(Saved entries)
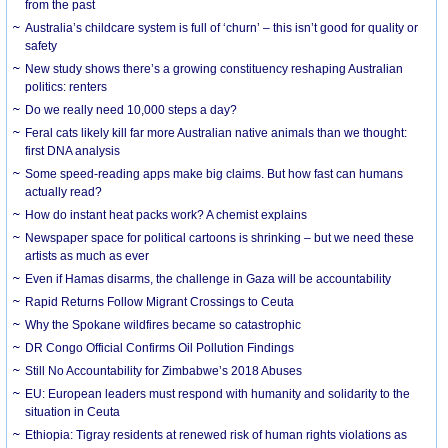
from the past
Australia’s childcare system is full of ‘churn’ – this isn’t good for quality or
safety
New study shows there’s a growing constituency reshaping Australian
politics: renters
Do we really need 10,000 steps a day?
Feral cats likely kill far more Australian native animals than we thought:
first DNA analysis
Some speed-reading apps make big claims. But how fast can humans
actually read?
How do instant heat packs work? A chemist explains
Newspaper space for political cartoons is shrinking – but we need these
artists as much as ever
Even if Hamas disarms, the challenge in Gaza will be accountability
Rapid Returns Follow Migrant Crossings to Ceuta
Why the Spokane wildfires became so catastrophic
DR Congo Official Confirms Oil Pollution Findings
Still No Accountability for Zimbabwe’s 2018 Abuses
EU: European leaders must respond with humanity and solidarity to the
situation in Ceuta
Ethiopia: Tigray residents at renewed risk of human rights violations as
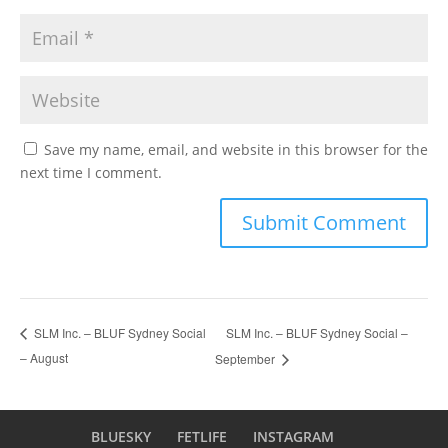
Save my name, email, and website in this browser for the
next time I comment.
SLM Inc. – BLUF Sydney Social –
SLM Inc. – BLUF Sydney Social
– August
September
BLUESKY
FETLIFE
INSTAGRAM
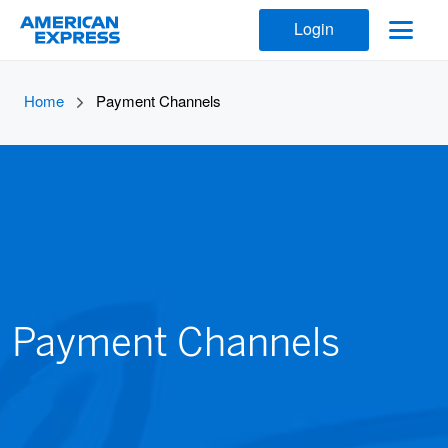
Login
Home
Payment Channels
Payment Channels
--
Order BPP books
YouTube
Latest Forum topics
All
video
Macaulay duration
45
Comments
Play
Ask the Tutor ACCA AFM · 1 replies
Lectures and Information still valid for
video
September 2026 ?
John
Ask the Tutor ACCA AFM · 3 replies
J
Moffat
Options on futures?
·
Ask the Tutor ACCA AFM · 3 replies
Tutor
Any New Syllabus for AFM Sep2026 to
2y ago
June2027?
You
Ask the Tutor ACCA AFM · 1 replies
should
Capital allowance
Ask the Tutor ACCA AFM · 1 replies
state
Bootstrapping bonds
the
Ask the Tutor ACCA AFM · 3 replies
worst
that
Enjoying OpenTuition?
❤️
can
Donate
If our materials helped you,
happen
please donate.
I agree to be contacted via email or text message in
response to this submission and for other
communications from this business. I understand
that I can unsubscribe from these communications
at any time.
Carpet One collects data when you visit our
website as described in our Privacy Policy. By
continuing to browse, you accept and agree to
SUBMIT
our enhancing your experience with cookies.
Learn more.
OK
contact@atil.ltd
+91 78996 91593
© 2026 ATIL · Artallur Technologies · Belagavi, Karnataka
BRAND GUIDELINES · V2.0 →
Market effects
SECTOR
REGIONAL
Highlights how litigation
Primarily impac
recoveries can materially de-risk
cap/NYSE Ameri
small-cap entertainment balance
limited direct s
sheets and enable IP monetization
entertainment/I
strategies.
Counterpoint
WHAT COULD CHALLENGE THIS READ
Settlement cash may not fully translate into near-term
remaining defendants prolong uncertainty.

**What is being asked:** Above this instruction are the records; retype exactly the lines from the one containing "If our materials" up to and including the one containing "remaining defendants prolong uncertainty.".

**Solved exercise:**
If our materials helped you,
happen
please donate.
I agree to be contacted via email or text message in
response to this submission and for other
communications from this business. I understand
that I can unsubscribe from these communications
at any time.
Carpet One collects data when you visit our
website as described in our Privacy Policy. By
continuing to browse, you accept and agree to
SUBMIT
our enhancing your experience with cookies.
Learn more.
OK
contact@atil.ltd
+91 78996 91593
© 2026 ATIL · Artallur Technologies · Belagavi, Karnataka
BRAND GUIDELINES · V2.0 →
Market effects
SECTOR
REGIONAL
Highlights how litigation
Primarily impac
recoveries can materially de-risk
cap/NYSE Ameri
small-cap entertainment balance
limited direct s
sheets and enable IP monetization
entertainment/I
strategies.
Counterpoint
WHAT COULD CHALLENGE THIS READ
Settlement cash may not fully translate into near-term
remaining defendants prolong uncertainty.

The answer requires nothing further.